For the kafka impl of mqueue some tests are failing randomly:
org.nuxeo.ecm.platform.importer.mqueues.tests.computation.TestMQComputationManagerKafka.testStopAndResume org.nuxeo.ecm.platform.importer.mqueues.tests.computation.TestMQComputationManagerKafka.testComplexTopoManyRecords org.nuxeo.ecm.platform.importer.mqueues.tests.TestAutomationKafka.testBlobAndDocumentImport
These failures were related to long delay to first partition attributions, the results is that consumers believes that there is no more messages to read,
now we wait for partition attribution before taking in account read timeout.
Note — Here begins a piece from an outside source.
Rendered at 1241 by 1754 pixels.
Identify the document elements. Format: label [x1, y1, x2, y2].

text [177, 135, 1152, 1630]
Also on test infra kafka has a 24h retention policy but this does not removes old topics, Kafka create a folder per partition, full unit test creates around 700 partitions, after dozen of executions topic creation are very slow and buggy even if we wait for topic availability for zookeeper,
there is a lag from the broker and producer may simply believe that the new partition does not exists:
12:43:28 14:43:28,709 [kafka-producer-network-thread | producer-27] WARN [NetworkClient$DefaultMetadataUpdater] Error while fetching metadata with correlation id 1 : {nuxeo-test-1499172208473-queueName=UNKNOWN_TOPIC_OR_PARTITION}
As work around a CI cleaning job as been setup https://qa.nuxeo.org/jenkins/job/System/job/cleanup-kafka/ to reset ZK and Kafka data.